7. This agreement may not be transferred, assigned, sold or in any
manner hypothecated or pledged by
you and this agreement shall terminate automatically in the event
of any such transfer, assignment,
sale, hypothecation or pledge by you. The terms transfer, assignment
and sale as used in
this paragraph shall have the meanings ascribed thereto by
governing law and any interpretation thereof contained in rules
or regulations promulgated by the Securities and Exchange Commission
thereunder.
8. Except to the extent necessary to perform your obligations hereunder,
nothing herein shall be deemed to limit or restrict your right,
or the right of any of your officers, directors or employees, or
persons otherwise affiliated with us (within the meaning of the
Act) to engage in any other
business or to devote time and attention to the management or
other aspects of any other business, whether of a similar or
dissimilar nature, or to render services of any kind to any
other trust, corporation, firm, individual or association.
9. This agreement shall be construed in accordance with the laws
of the State of New York, provided, however, that nothing herein
shall be construed as being inconsistent with the Act.
[Remainder of Page Intentionally Left Blank]

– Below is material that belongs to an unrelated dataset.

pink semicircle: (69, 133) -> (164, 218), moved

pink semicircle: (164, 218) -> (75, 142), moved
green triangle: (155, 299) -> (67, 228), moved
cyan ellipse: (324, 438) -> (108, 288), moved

If the foregoing is in accordance with your understanding, will you kindly
so indicate by signing and returning to us the enclosed copy hereof.
Very truly yours,
XXXXX & STEERS CAPITAL MANAGEMENT, INC.
By:
Xxxx X. Xxxxxxxx
Chief Operating Officer
Agreed to and accepted
as of the date first set forth above
XXXXX & STEERS UK LIMITED
By:
Xxxxxx Xxxxxxxx
President
Agreed to and accepted
as of the date first set forth above
XXXXX & STEERS GLOBAL REALTY SHARES, INC.